Quei che litigano pe’ confini d’un podere, vedi quanti sono, e quanti ammassano ricchezze; poi, prima di goderle, son chiamati da quei messi ed ambasciatori che t’ho detto.
Caronte. Vedo ogni cosa, e tra me penso: che dolcezza trovano questi nella vita? e di qual bene son privati che la rimpiangono tanto? Se si pon mente ai re, che son tenuti essi i più felici (lasciamo da banda l’instabilità ed il capriccio della fortuna), si troverà che essi hanno assai più di amarezze, che di dolcezze, e sono sempre in mezzo a timori, agitazioni, odii, insidie, sdegni, adulazioni; fuori de’ dolori, delle malattie, delle passioni che regnano sovr’essi come su gli altri. E se la condizion loro è sì trista, figúrati quella dei privati. Io voglio dirti, o Mercurio, a che mi paiono simili gli uomini, e tutta la vita loro. Hai veduto mai le bolle che si levan nell’acqua sotto la cascata d’un torrente? quelle bollicine che compongono la schiuma? Alcune di esse son piccine e subito si rompono e vaniscono, ed alcune durano un poco più, confondendosi con altre crescono e gonfiano molto, e infine scoppiano anch’esse, chè nessuna può durare. Così è la vita degli uomini. Fortuna soffia, e tutti si levano, qual più, qual meno; chi per poco serba quel breve gonfiore, chi come si leva, si posa: tutti debbono rompersi e svanire.

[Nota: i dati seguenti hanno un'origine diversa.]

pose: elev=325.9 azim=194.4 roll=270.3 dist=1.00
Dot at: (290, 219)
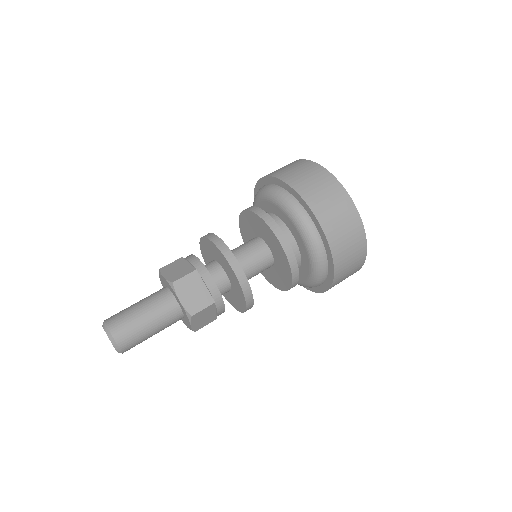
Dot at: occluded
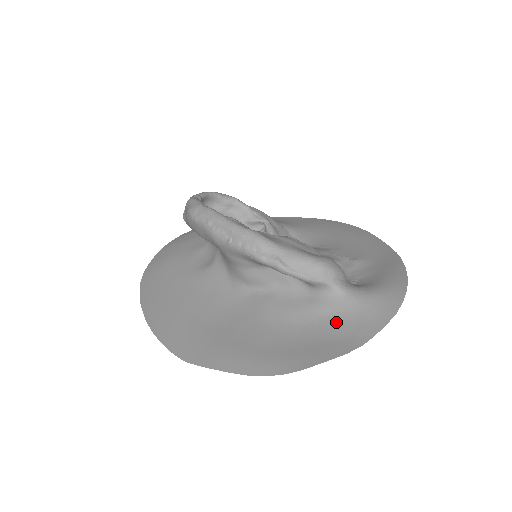
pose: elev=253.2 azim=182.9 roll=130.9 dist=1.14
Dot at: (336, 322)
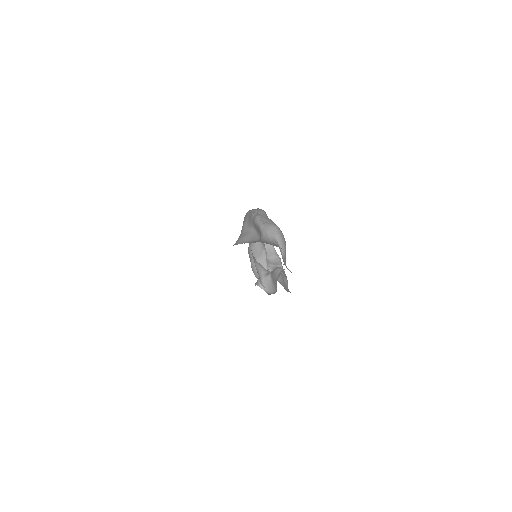
Dot at: occluded
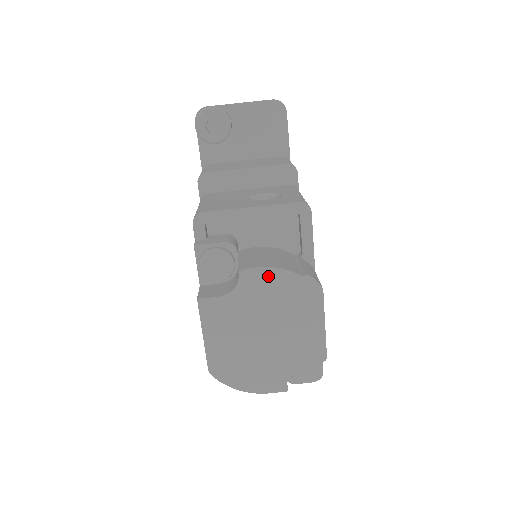
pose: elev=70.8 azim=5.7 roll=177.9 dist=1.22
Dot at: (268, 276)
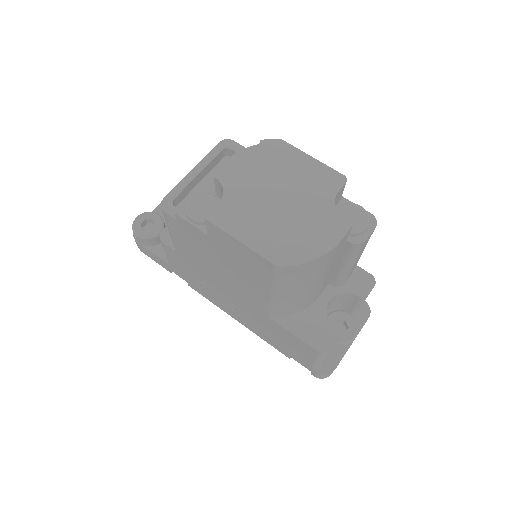
Dot at: (237, 162)
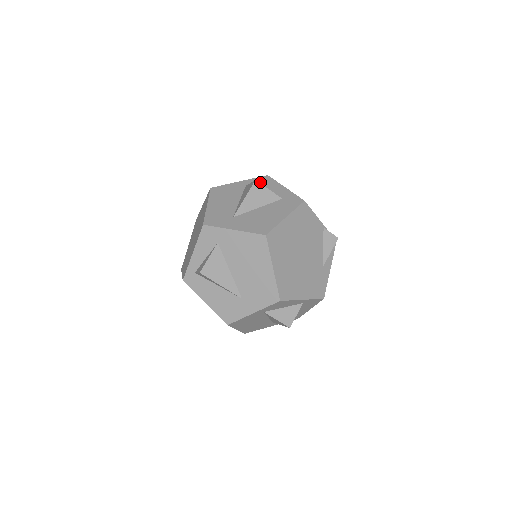
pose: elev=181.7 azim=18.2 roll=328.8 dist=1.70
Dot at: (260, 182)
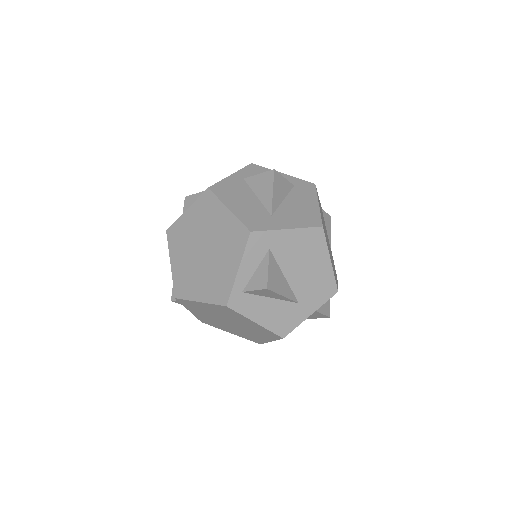
Dot at: (253, 172)
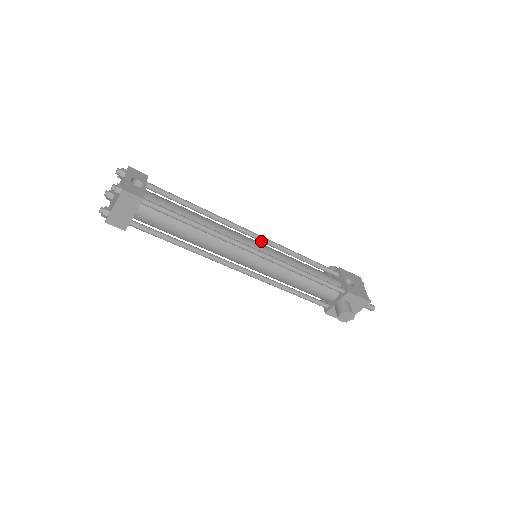
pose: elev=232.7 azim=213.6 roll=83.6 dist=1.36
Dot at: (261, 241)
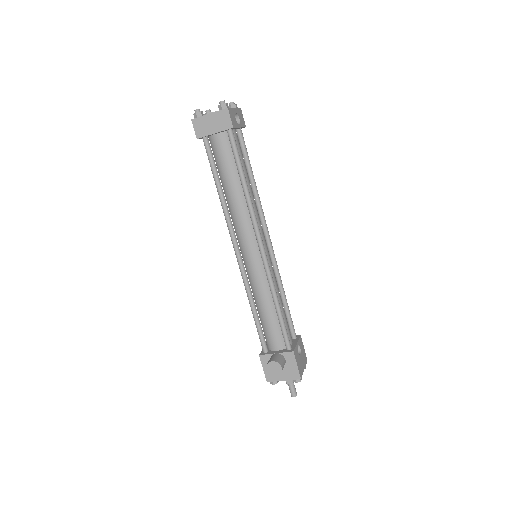
Dot at: (269, 251)
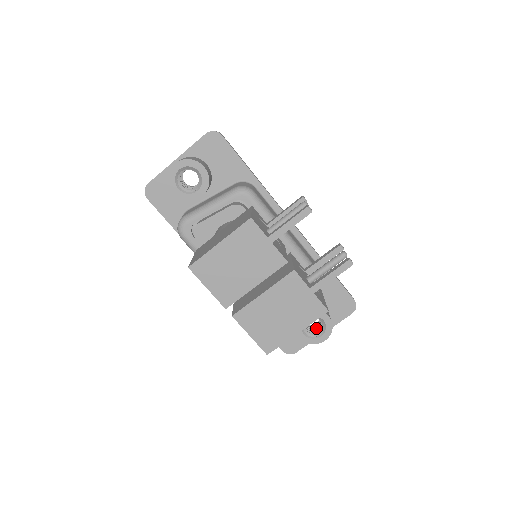
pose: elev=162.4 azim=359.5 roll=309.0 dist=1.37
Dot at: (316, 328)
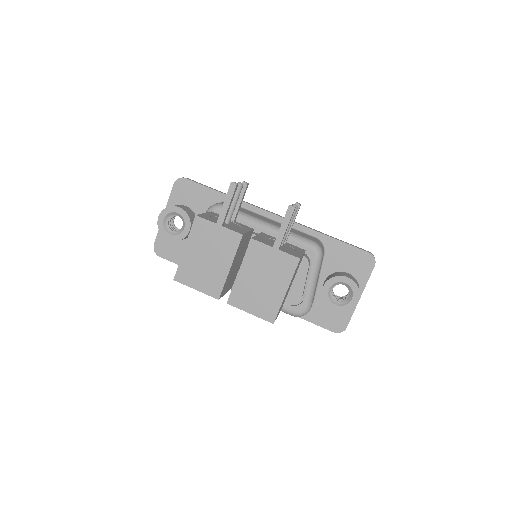
Dot at: (347, 295)
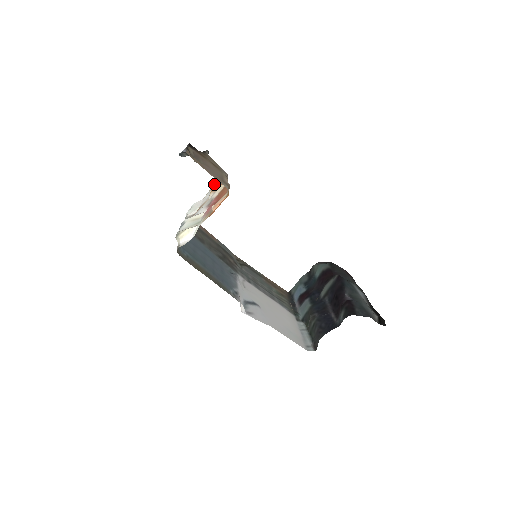
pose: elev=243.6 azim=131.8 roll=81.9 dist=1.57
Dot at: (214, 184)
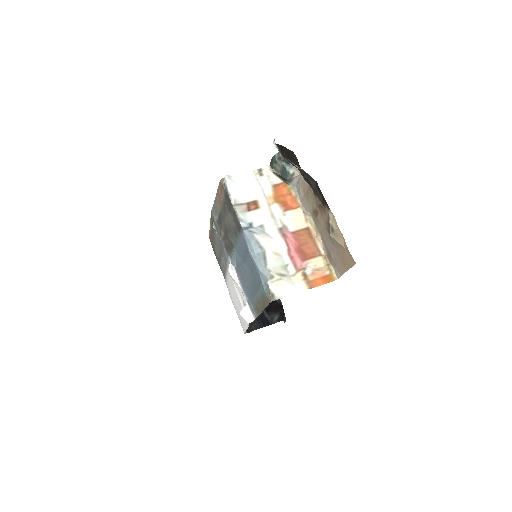
Dot at: (264, 171)
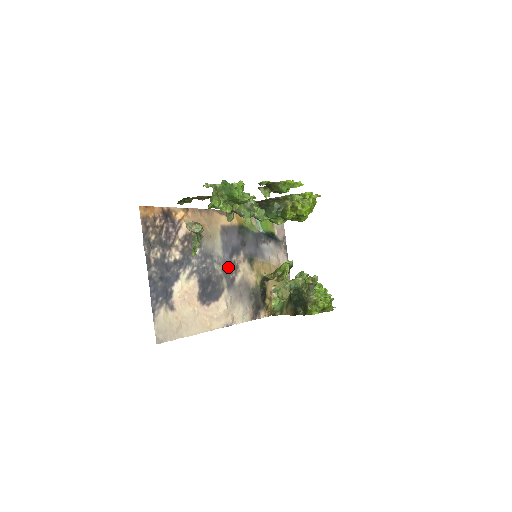
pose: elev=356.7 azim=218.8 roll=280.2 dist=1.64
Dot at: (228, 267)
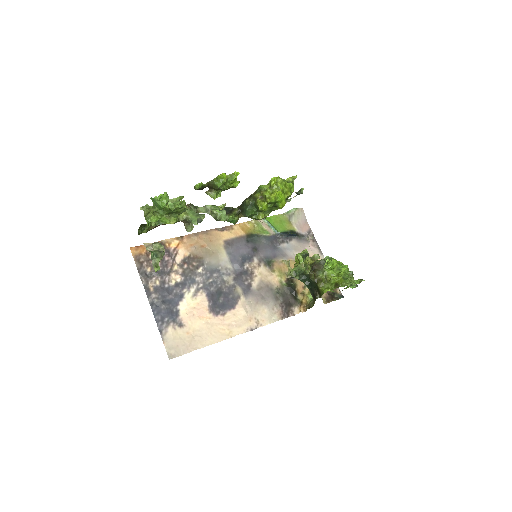
Dot at: (241, 275)
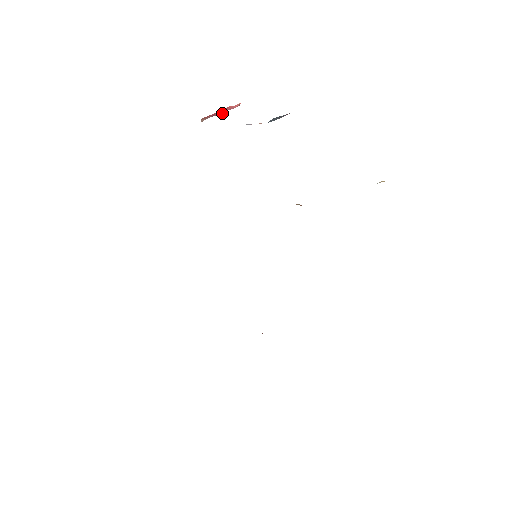
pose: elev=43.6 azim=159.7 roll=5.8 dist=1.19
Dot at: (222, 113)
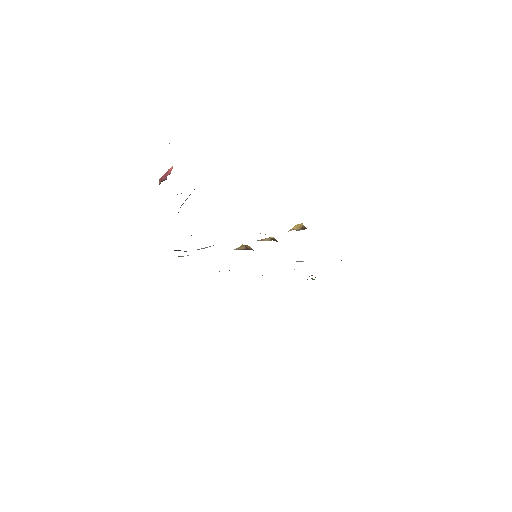
Dot at: (165, 178)
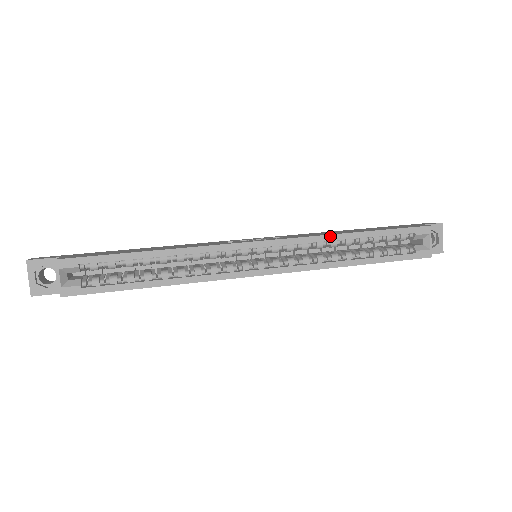
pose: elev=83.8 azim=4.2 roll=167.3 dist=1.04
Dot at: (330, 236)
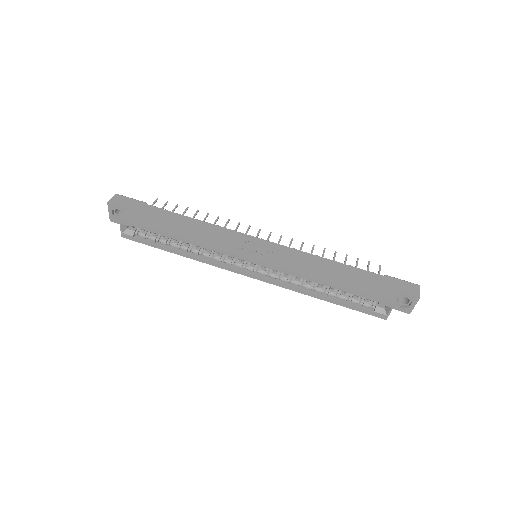
Dot at: (306, 277)
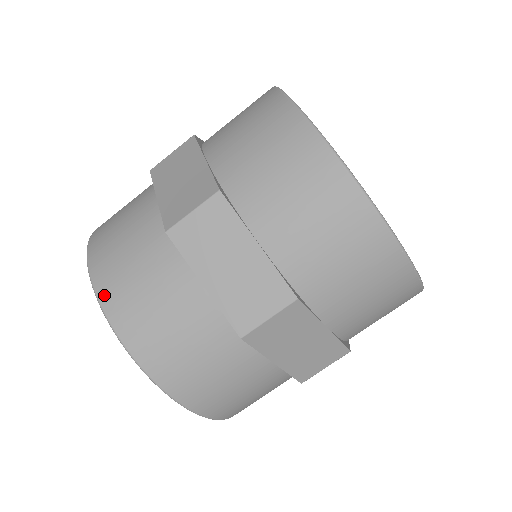
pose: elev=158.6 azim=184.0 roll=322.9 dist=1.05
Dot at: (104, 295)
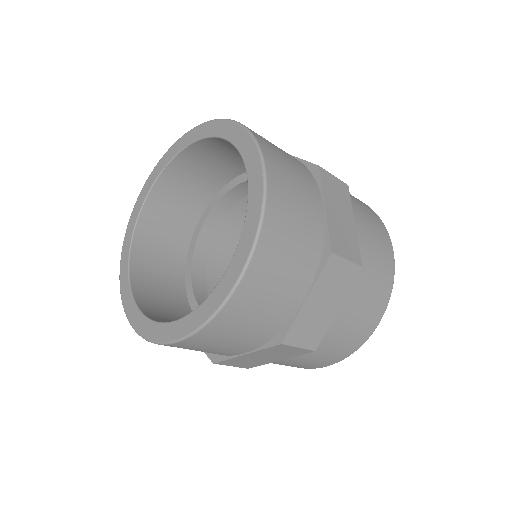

Mercurio. M’hai fatto un paragone, o Caronte, non inferiore a quello che fa Omero tra gli uomini e le foglie.
Caronte. Eppure, o Mercurio, vedi che fanno, e come contendono tra loro per aver signorie, e onori e possessioni, e tante altre cose che pur dovranno lasciare, e scendere tra noi non portando seco altro che un obolo.